For injuries, one wound can be healed by one level in one minute for 10 PSP. The power can be maintained to fully heal severe wounds, at 10 PSPs per minute per level.

If the activation roll is -4, then the psionicist suffers feedback damage equal to the injury being healed. The feedback wound cannot be healed by cell adjustment.

Chameleon Power (PM, Devotion, Mediocre, 6+3/minute, p. 58) Time unit is minutes.

Observers make a contest of skills between Perception attribute and chameleon power activation roll. Psionicist gets +1 if not moving and -2 if against unnatural background.

Chemical Simulation (PM, Devotion, Fair, 6+3/r, p. 58) As a weapon, gives a damage bonus of +1. Items resist the activation roll with their acid resistance attribute.

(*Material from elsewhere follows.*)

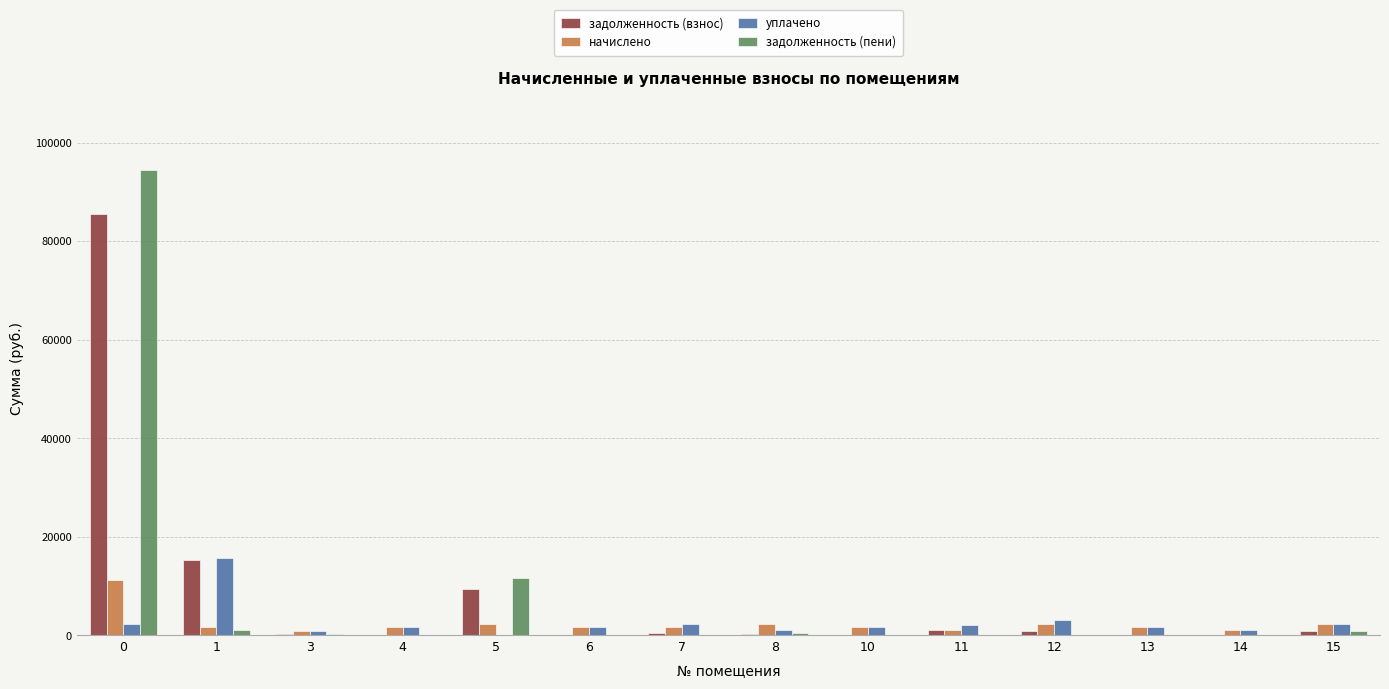

What is the maximum value for начислено?

11142.1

Complete Healing (PM,  Science, Mediocre, 30 PSP, p. 50) The 24 hour trance is only broken if the psionicist suffers a Hurt or worse. If the activation roll fails, then the trance lasts one hour, costs 5 PSP, and heals nothing.

Detonate (PK, Science, Fair, 18 PSP, p. 38) Slays skeleton and zombie targets. Fraction destroyed is relative degree divided by three: Good=33%, Great=66%, Superb=100%. The explosion does 4+4dF damage to anyone within a ten-foot radius.

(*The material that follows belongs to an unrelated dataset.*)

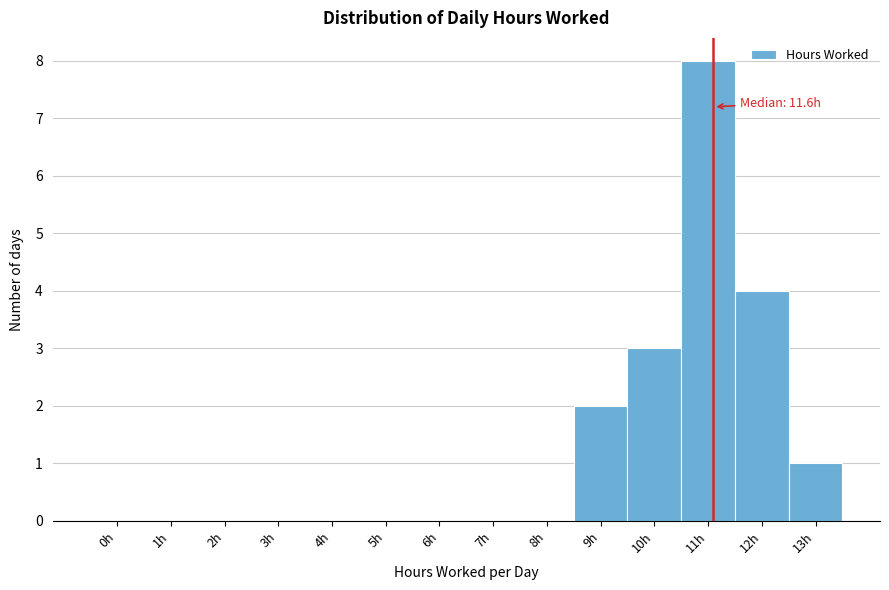

Reading left to right, extract all data points from this chart.

0h=0	1h=0	2h=0	3h=0	4h=0	5h=0	6h=0	7h=0	8h=0	9h=2	10h=3	11h=8	12h=4	13h=1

Double Pain (PM, Devotion, Fair, 7 PSP, p. 59) The victim may resist the activation roll with Willpower or a similar attribute, but with a -2 penalty. If affected, the effect lasts 10 combat rounds (one minute). During this time, the victim's Damage Capacity (Constitution) attribute is lowered by three levels. Keep track of exactly how much damage causes each injury during this time. After the effect wears off, all wounds suffered with the -3 penalty become 3 points less severe. If the victim was Incapacitated or Near Death because of the penalty, she wakes up 1 to 10 minutes later.

Example: Joe is slapped with double pain. Then he gets hit on the head with a club. Normally the attack would do 4 damage, Hurting him. With his lowered pain threshold, this is bumped up to 7 damage, so he feels Incapacitated. The GM rules he passes out in shock. A minute later the power wears off, and the wound drops back down to 4 damage, or a Hurt. But since he passed out, he won't wake up for another 5 minutes or so.

Intellect Fortress (TP, Devotion, Defense, 4 PSP, p. 86) Three yard radius. All attack modes are at -1 against this defense mode.

Levitate (PK, Devotion, Fair, 12+2/minute, p. 47) Allows upward motion at 6 feet per round, or 60 feet per minute. For every 50 pounds carried, skill is at -1 for the activation roll.

Mind Blank (TP, Devotion, Defense, 0+0/r, p. 88) Can be maintained while sleeping, meditating, or maintaining other powers. Particularly vulnerable to mind thrust and ego whip.

Molecular Agitation (PK, Devotion, Mediocre, 7+6/r PSP, p. 48) Time unit is combat rounds. Causes a progressive wound on living targets. Damage is 1 in round 1, 2 in round 2, 4 in round 3, and +2 damage per round thereafter. If the burn is from touching a molecularly agitated object, then damage is +1 per round starting in round 3.

Magic items get to oppose the activation roll with a Fire Resistance attribute based on their what they are made of, but with a -2 penalty.

Molecular Manipulation (PK, Devotion, Fair, 6+5/r PSP, p. 48) Time unit is combat rounds. Magic items get to resist the activation roll, usually with Fair strength.

Project Force (PK, Science, Mediocre,  10 PSP, p. 41) This attack uses the activation roll for an attack roll. Only Target can be used for defense, unless the target is aware of the psionicists ability, when the defense roll still suffers a -3 penalty. The damage bonus for this attack is +3.